Some of my favorite people are givers. They just seem to know how to have fun and for a sanguine exhorter like myself, fun is a necessity of life. In fact, if I could choose a redemptive gift for myself, I would have wished for that of a giver. They know how to get things done and so many of their plans come to fruition. Behaviorally, however, givers often have a hard time figuring out what their redemptive gifting really is. They don’t fit into categories easily.
But like the other giftings, you can always count on one or two giveaways. The main giveaway for the givers is that they are generational thinkers. It isn’t their own generation that they are concerned with necessarily, but those that will come after them. Abraham was a prime example. Wealthy and with a guarantee of peace and security from God, he still longed for a son. God made givers keenly aware of posterity and so their focus is not on their own needs but on the needs of future generations.
Givers tend to entrepreneurial. Generally, you will find givers creating income streams for themselves and for their families. This gift is usually associated with the fifth day of creation, the day when all the birds of the air and fishes of the sea multiplied. And multiplication seems to bless everything givers put their hands to. And givers know how to keep busy.

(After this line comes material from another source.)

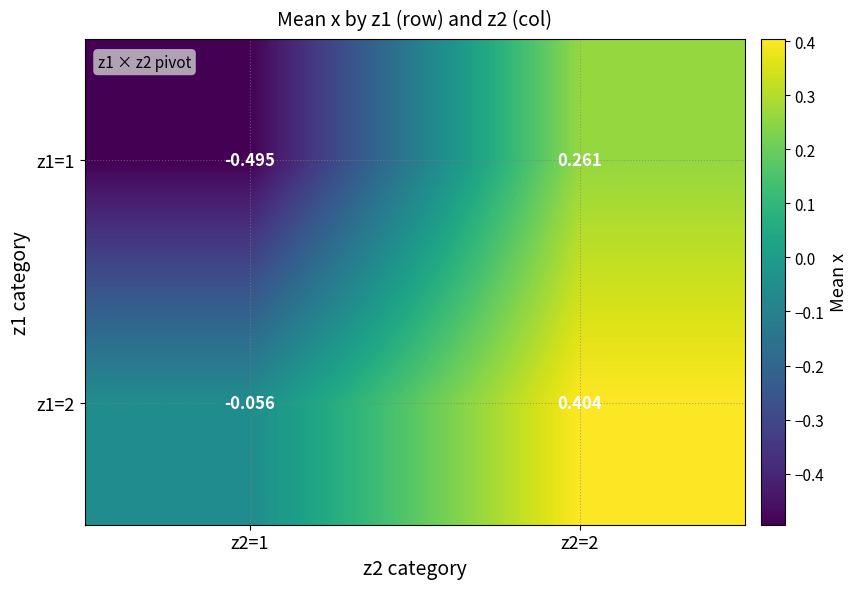

How many distinct data groups are displayed?

2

The reason for this is stewardship. Givers truly understand the importance of preservation and caretaking. The mercy gift is often messy, the teacher gift sometimes can bring clutter, but the givers undertake maintenance with serious intent and it seems to come easily to them. Order is important to them and they are willing to put in whatever it takes to maintain it.
Interestingly, all of the giftings tend to pair with another, except for the giver. Mercy tends to revolve around prophets, rulers seek out servants, and the teacher and exhorter love to bicker. But the giver stands alone. This independence is both a strength and a weakness. God made givers to be problem solvers and quick to fix areas that need repair. But sometimes this independence means they do not bring their needs to God. Used to playing the role of provider, acting the supplicant does not come easily to them.

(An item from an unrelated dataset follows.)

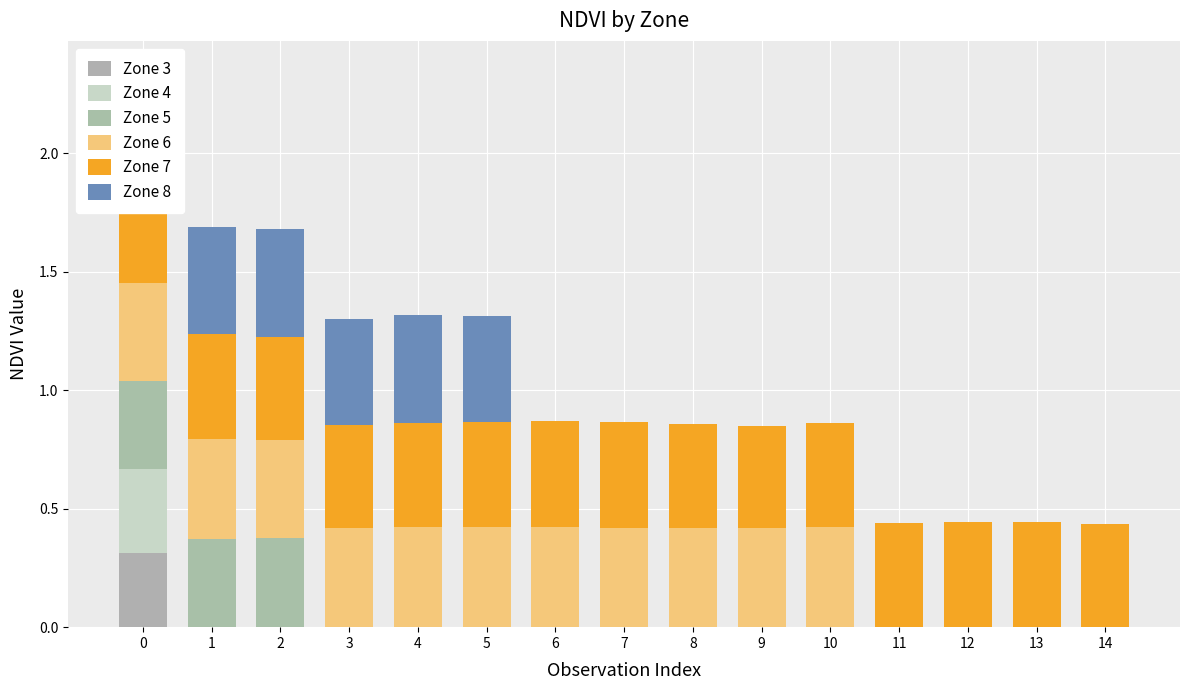

At which label does Zone 6 reach its peak?

10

Many givers nurture well. They know how to lend support when it is needed, both to their family and to others. But because God has blessed givers with seeing opportunities that others don’t and multiplication that sometimes defies reality, an immature giver can lack empathy for the poor. A giver likes to donate money to a sure thing; their natural savviness and intuition resist giving to seemingly lost causes. This can interfere with their ability to hear God’s will in their giving. God often backs seemingly hopeless cases.
The giver can be too frugal at times, usually with his or her own family. I think of Warren Buffet, a natural giver if there ever was one. He is one of the wealthiest men in the world and he and his wife live in a very modest home. If she is on board with it, that’s great. If not, I wouldn’t blame her if she wanted more control over where she lives and how she spends money.
The core wound of the giver is that they only feel legitimate if they are needed by others. It is easy for a giver to pour his or her identity into what they are able to do for others. This, like all core lies, separates them from understanding their worth apart from…well, their worth. Their intrinsic value to God doesn’t lie in performance or how much they have taken care of others. Their intrinsic value to God rests in who they are in Him, and to Him. Like all of us, it is about who God is, not what we are able to accomplish.
Because they often find their identity in how they provide for others, sometimes their relationships lack intimacy. Having to be the strong one, the nurturer, can lead to never letting others close. A mature giver will always have a couple people in whom they can confide. In fact, a mature giver recognizes that they have needs. Sometimes they can skate over this fact!
But because of this tendency towards reserve, givers can be pretty hard on themselves while giving others guilty of far worse a free pass. Don’t think the giver is naïve, however. While he or she can network like nobody’s business, they can usually spot manipulation pretty quick. After all, they are great businessmen and women. You don’t succeed in business if you are a shmuck.
Job is a moving example of a giver. The devil took away his ability to give, essentially. His children, the future generations were torn from him. His wealth, which he had shared so freely, was gone. And his ability to even emotionally support others evaporated and he was surrounded by some pretty wretched friends.
But one of the lessons Job learns is that he is not independent. His demand for an answer from God comes from a place of misunderstanding his own purpose. He cannot understand why God would allow him to lose what he had stewarded so carefully and given of so freely. The answer, of course, has to do with that pesky core lie. Job was valuable to God, not for his behavior or his generosity but because He made Job.
While I struggle with the idea that Job’s children could so cavalierly be replaced by more children as if that solved the problem, the truth remains. Job recouped his losses quickly. And givers do. They always have some project going, something in the works. Resilient, givers pull themselves back together pretty quick.
The mature giver has a lot of power. You see their statues in small towns, men and women who poured themselves into the youth where they lived. Trusting God, they can resist the lure of indulgence and greed and take risks of faith where God calls them to. After all, they are the guardians of the next generation.